Fuiste el sueño que surgió dentro del nítido velo de
mi corazón: ahora
eres lo que me provoca la tristeza y el desamor; pero
al mismo tiempo la fuerza para volver a navegar en otros mares.

El amor forma parte de una idealización; en donde se ve a la otra persona como aquél que sabe comprender, la cual llena una vida con el sólo brillo de sus ojos. Pero cuando se enfrenta a la realidad sobre la pareja y se ve más allá de sus virtudes ahora salen a relucir sus defectos; a partir de ello sólo quedan dos alternativas seguir alimentando ese amor y deseo o simplemente huir de eso que no se acepta.
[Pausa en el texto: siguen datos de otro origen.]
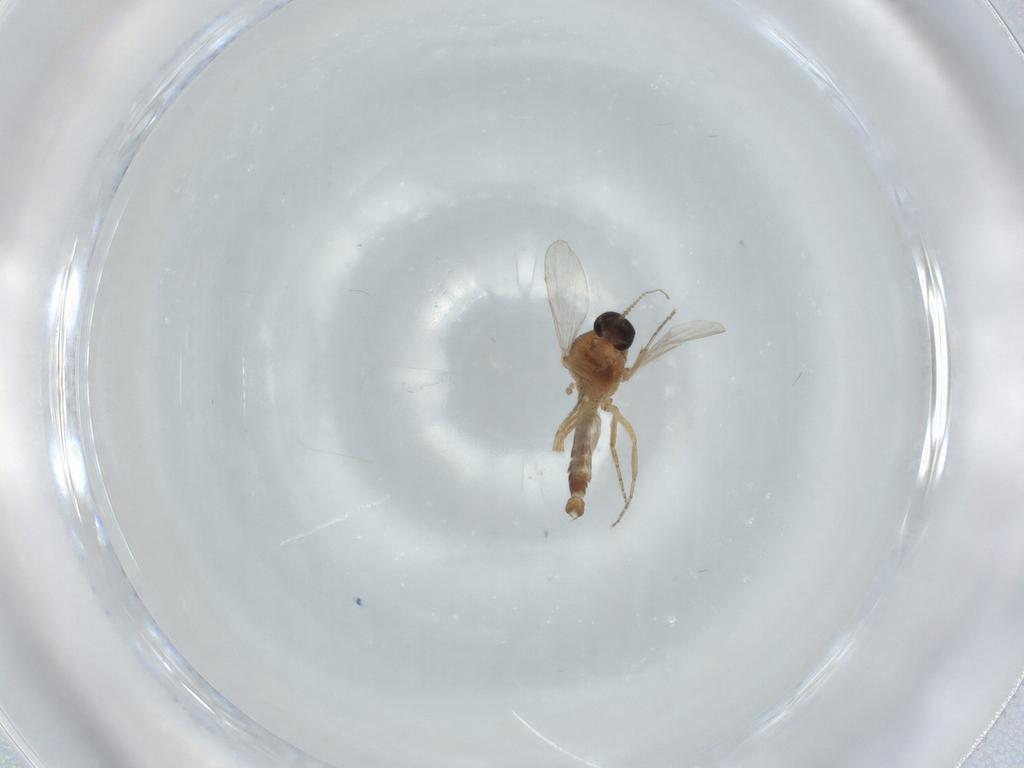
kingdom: Animalia
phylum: Arthropoda
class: Insecta
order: Diptera
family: Ceratopogonidae
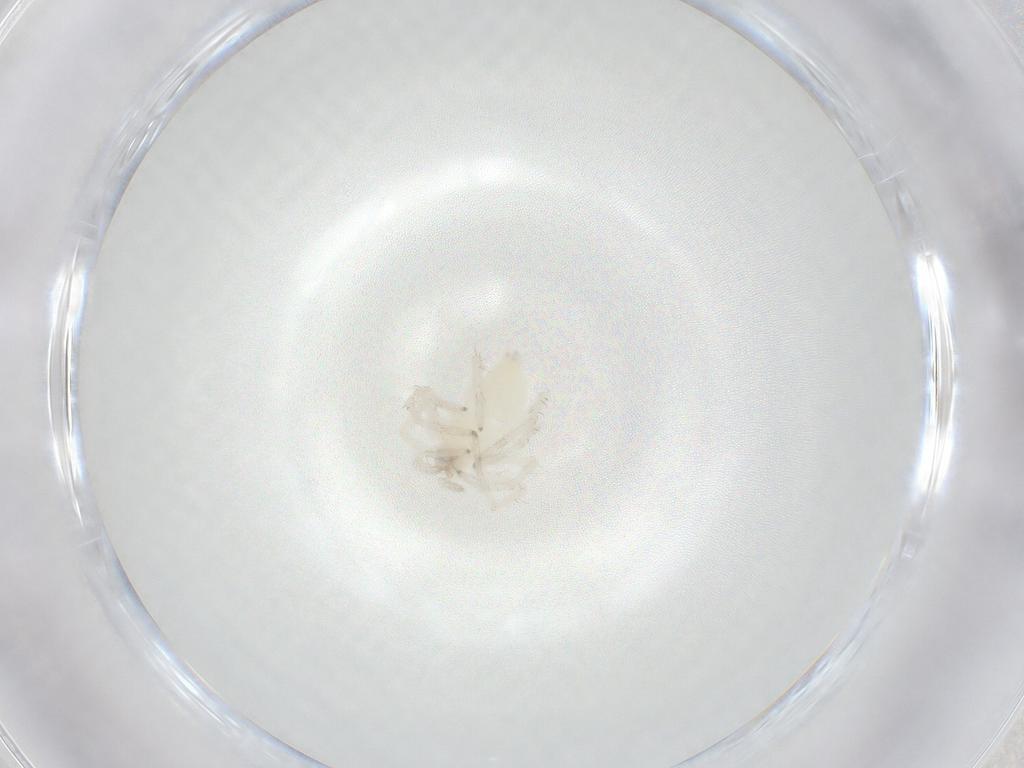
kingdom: Animalia
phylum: Arthropoda
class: Arachnida
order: Araneae
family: Anyphaenidae
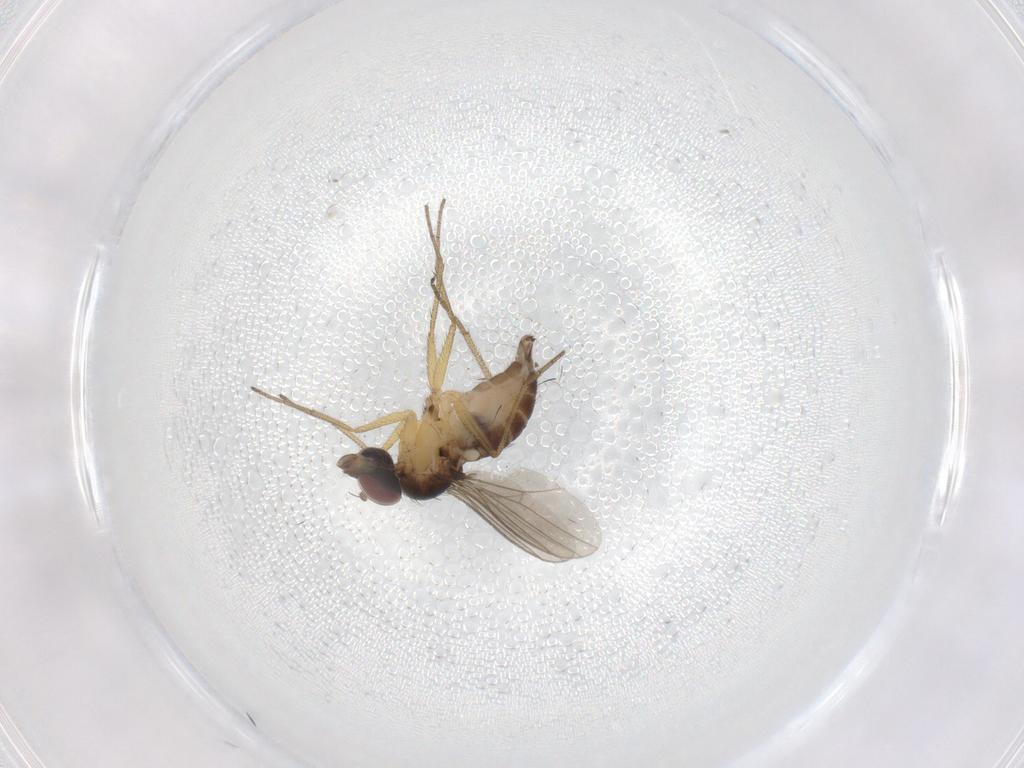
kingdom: Animalia
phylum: Arthropoda
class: Insecta
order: Diptera
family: Dolichopodidae
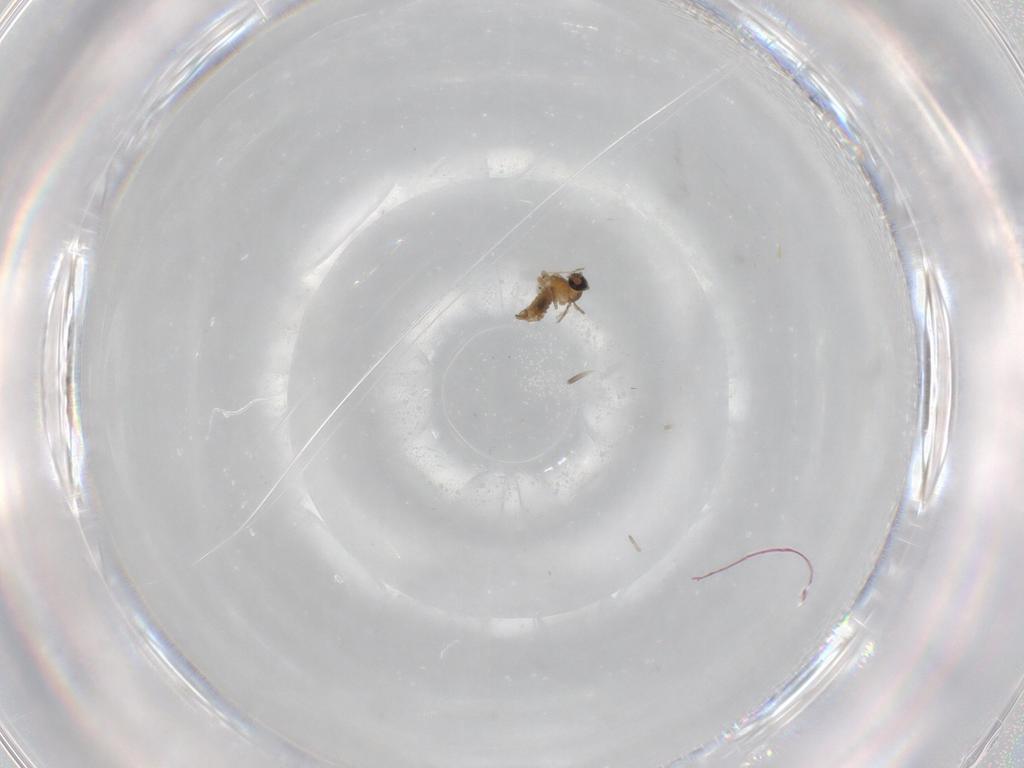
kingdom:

Sin embargo un problema radica cuando una de las dos personas enamoradas se da cuenta de los defectos del otro y decide renunciar a esta. A ello se tiene que la persona que se volvió en objeto de inspiración en un momento y con la cual se trasformaron miles de ilusiones se nos esfuma de las manos el amor mutuo se convierte en desamor, ese que al igual que el primero cala los huesos ahora perturba el entorno, la relación con los amigos, familia, maestros se vuelve intolerable. A la vez se tiene que enfrentar el reto de una nueva vida sin pareja reacomodar metas, sueños y transformar lo perdido en aprendizaje mismo que ayude a curarse de el enamoramiento decepcionado y la mejor terapia que se debe utilizar para sanar las más profundas heridas es el acto de proyección; transformar el dolor, la rabia, la voluntad de desquite o la venganza en pintura, música, literatura, baile; en todas las potencias constructivas que se tienen dentro del ser, es decir dejar sitio para lo nuevo; para ello se debe antes destruir lo que hace daño lo que mata y así convertir el amor en una pasión igual de fuerte que esta; en este caso el odio que servirá como liberación, par finalizar como lo comenta el sociólogo Francesco Alberoni en un estado naciente en donde el mundo viejo pierde su valor y aparece un mundo nuevo. Es así como la transformación va a depender del aprendizaje que haya dejado la relación y de la fuerza que tenga nuestra mente para aceptar la decepción amorosa; sólo se debe dejar que de lo malo se transforme lo bueno y eso depende de la actitud que se tenga ante la vida.